How did the U.S. government pay $62 billion in taxpayer dollars to AIG's trading partners and then pressure the insurance giant not to disclose the details of the deal to the American public?
No one in charge seems to have any idea.
Treasury Secretary Tim Geithner, who led the New York Fed at the time, told the House Oversight and Government Reform Committee earlier today that he wasn't involved. Federal Reserve chairman Ben Bernanke said in a letter to the panel's ranking Republican Darrell Issa that he was "not directly involved in negotiations." And Hank Paulson, who ran the Treasury Department at the time, also said he had nothing to do with the issue.
"I was not involved with the negotiations," Paulson told the committee, which held a hearing today to investigate the government's controversial $182 billion bailout of AIG. "I was not involved with anything surrounding those payments."
All the denials made some lawmakers scratch their heads in disbelief.
"We have this bailout of AIG and you don't know anything about it," Rep. Dan Burton, R-Ind., told Paulson. "Mr. Geithner had nothing to do with it. It just really boggles the mind that some of the biggest people involved in this whole thing from beginning to end had nothing to do with it. They didn't know. It makes you want to think that some clerk someplace was making these decisions. I don't think anybody's going to buy that."
But lawmakers from both sides of the aisle seemed to reserve their stiffest criticism for Geithner, who was the first to testify at the hearing today.The rescue of AIG began in 2008, when Geithner led the Federal Reserve Bank of New York, which orchestrated the bailout.
Rep. John Mica, R-Fla., argued that Geithner committed errors so serious that he should be booted from office.
"You were either incompetent on the job or you were not doing your job and knew what was taking place and tried to conceal it and I think that's grounds for your removal," he said.
Among other issues, the committee is investigating allegations that the New York Federal Reserve -- under Geithner's leadership -- pressured AIG in late 2008 not to disclose information about paying its counterparties full value for financial instruments known as credit-default swaps. A number of banks both in the U.S. and abroad -- including Goldman Sachs and Societe Generale -- ultimately received a total of over $60 billion for their swaps.
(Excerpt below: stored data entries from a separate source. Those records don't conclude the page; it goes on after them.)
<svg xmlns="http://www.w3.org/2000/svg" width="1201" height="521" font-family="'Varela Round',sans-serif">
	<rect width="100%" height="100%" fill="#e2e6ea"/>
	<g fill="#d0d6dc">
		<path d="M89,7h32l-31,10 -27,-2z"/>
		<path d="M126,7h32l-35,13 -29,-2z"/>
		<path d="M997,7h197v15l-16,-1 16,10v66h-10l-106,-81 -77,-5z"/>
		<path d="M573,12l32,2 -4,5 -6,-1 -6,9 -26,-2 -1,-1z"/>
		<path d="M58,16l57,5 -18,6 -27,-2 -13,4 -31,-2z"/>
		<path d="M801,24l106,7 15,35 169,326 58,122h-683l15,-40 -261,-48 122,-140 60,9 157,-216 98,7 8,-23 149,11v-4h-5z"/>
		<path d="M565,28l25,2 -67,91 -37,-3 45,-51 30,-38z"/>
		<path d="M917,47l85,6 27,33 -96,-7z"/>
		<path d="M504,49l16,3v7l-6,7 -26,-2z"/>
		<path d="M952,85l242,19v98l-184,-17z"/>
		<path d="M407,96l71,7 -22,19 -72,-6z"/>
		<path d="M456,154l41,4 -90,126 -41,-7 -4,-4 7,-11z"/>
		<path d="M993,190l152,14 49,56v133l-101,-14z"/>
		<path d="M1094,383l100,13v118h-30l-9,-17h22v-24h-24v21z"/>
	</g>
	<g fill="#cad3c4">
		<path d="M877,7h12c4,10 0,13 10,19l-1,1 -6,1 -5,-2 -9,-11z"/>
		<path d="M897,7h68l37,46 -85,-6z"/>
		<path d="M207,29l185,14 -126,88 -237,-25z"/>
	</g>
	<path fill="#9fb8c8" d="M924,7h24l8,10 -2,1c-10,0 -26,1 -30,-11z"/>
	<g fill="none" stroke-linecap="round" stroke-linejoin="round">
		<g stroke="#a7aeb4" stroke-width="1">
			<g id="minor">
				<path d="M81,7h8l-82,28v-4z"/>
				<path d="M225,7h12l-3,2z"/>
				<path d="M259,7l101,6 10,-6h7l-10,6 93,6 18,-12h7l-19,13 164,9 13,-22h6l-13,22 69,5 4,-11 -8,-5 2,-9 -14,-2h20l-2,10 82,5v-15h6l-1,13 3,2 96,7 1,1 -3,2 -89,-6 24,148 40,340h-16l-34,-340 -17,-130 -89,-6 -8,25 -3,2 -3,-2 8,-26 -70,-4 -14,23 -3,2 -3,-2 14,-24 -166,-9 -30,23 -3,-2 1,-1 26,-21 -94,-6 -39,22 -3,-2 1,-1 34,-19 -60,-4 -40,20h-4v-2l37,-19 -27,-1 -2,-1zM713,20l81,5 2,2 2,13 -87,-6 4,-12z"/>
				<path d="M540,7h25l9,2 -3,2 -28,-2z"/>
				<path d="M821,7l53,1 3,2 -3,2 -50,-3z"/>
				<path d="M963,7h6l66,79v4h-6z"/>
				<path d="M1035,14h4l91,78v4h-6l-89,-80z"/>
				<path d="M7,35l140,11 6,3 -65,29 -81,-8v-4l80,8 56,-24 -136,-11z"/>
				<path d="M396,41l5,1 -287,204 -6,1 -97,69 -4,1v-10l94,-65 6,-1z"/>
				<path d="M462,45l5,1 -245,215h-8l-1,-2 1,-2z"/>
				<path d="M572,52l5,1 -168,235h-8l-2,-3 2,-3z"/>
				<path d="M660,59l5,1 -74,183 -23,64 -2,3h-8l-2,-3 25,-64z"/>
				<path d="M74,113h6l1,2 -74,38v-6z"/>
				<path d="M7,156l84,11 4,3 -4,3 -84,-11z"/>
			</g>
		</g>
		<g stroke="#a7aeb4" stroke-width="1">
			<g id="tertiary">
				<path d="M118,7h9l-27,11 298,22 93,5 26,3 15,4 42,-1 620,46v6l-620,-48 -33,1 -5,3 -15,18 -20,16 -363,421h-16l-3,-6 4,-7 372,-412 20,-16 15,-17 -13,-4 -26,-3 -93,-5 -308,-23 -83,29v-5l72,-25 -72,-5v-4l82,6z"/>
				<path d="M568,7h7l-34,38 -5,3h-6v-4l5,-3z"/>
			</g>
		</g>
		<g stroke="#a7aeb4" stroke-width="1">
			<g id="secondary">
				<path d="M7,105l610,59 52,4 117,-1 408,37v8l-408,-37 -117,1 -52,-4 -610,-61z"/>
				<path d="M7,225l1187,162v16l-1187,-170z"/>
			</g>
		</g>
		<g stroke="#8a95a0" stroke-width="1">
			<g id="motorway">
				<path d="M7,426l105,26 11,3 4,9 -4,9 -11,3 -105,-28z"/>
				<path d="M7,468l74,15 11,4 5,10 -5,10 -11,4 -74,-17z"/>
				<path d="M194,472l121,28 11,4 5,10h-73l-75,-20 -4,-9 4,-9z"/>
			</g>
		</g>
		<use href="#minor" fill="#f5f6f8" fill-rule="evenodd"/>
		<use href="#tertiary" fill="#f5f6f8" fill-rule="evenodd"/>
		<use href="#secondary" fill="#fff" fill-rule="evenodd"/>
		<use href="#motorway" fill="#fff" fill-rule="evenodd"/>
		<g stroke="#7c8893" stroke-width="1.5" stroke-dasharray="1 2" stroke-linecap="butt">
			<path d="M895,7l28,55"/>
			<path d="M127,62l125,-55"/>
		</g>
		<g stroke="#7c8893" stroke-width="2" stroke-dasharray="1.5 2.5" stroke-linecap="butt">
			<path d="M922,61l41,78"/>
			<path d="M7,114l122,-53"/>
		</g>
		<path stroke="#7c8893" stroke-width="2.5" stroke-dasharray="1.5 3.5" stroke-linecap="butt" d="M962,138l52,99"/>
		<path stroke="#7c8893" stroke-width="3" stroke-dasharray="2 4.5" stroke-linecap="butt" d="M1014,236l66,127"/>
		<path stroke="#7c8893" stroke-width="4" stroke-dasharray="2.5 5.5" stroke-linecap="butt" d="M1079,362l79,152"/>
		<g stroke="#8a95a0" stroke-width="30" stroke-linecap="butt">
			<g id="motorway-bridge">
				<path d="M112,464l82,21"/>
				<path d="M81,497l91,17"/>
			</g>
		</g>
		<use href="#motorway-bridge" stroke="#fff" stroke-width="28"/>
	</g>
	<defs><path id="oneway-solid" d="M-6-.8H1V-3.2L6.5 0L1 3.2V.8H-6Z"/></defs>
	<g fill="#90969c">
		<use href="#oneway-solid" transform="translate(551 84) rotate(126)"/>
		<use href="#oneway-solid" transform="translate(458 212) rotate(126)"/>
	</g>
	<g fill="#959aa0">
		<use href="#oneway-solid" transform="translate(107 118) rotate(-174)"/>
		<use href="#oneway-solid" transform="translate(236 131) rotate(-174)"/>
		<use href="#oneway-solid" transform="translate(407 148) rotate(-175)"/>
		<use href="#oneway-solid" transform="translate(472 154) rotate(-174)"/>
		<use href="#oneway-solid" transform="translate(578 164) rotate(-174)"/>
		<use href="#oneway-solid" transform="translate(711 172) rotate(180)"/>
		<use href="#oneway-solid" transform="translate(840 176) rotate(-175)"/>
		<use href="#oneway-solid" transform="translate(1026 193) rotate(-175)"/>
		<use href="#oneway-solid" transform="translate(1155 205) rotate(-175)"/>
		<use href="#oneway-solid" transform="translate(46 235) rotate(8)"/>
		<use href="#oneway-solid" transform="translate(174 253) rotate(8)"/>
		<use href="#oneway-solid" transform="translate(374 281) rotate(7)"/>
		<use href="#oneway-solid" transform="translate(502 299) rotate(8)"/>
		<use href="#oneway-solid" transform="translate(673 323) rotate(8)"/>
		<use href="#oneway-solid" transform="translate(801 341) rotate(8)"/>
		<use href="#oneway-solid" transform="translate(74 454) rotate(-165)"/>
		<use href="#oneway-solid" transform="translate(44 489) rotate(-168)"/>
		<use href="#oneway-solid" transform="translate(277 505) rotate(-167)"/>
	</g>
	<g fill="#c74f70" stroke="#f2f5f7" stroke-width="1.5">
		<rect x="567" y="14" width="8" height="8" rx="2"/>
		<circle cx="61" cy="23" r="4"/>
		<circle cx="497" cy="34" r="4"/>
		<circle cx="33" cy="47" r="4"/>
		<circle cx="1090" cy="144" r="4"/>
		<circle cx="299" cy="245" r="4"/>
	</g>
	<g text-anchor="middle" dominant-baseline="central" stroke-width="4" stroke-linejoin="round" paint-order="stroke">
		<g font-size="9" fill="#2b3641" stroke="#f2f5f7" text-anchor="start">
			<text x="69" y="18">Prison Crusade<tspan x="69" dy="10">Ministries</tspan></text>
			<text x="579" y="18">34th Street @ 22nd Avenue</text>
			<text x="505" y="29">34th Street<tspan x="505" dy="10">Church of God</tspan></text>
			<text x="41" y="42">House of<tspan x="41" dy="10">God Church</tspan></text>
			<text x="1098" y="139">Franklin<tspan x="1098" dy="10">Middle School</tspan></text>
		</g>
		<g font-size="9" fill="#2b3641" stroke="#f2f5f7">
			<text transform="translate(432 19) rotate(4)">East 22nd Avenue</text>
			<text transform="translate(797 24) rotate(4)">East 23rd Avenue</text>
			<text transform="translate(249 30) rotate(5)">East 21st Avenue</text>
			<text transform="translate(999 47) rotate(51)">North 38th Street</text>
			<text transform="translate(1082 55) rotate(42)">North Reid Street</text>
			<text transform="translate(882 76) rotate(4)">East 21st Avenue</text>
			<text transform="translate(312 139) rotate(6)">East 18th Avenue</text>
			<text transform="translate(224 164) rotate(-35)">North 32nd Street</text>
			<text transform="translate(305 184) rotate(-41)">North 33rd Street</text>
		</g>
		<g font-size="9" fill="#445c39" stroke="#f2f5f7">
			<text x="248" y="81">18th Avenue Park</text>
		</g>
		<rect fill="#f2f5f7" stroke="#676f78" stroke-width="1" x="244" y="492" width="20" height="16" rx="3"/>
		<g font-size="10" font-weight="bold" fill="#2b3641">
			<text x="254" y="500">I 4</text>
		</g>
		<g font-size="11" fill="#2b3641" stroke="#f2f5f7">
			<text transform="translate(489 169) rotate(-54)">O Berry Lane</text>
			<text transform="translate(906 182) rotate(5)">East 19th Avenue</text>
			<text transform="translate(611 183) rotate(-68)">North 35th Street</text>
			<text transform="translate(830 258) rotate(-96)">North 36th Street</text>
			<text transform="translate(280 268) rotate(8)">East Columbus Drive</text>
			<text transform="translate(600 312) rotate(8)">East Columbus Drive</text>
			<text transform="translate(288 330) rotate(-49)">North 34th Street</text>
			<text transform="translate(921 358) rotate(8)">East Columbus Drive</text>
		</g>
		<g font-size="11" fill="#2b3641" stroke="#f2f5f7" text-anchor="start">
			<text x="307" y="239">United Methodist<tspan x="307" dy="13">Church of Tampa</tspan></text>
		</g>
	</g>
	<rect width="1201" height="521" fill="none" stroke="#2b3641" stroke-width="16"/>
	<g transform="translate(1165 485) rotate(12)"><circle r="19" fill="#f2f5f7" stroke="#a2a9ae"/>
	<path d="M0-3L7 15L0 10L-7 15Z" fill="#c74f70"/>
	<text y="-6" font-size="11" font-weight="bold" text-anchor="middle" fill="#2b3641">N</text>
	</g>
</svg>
The banks trading with AIG, committee chairman Edolphus Towns, D-N.Y., said today, should have taken "a haircut," or discount, on what AIG owed them, just as creditors do when the companies they lend money to fall into trouble.
In the case of AIG, he said, "nobody got a haircut. Instead they were given a piggy bank full of taxpayer's dollars and [told] help yourself."
"Taxpayers were propping up the hollow shell of AIG by stuffing it with money and the rest of Wall Street came by and looted the corpse," he said.
E-mails obtained by ABC News -- from some 250,000 documents that the Fed gave the panel following a subpoena -- have shown that the Fed wanted the SEC to store a document related to the AIG bailout "in a special area where national security files are kept" if the SEC agreed that the document should not be made public. Another e-mail showed the Fed's lawyers directing AIG to run "future SEC filings, press releases, and other significant communications" by them first.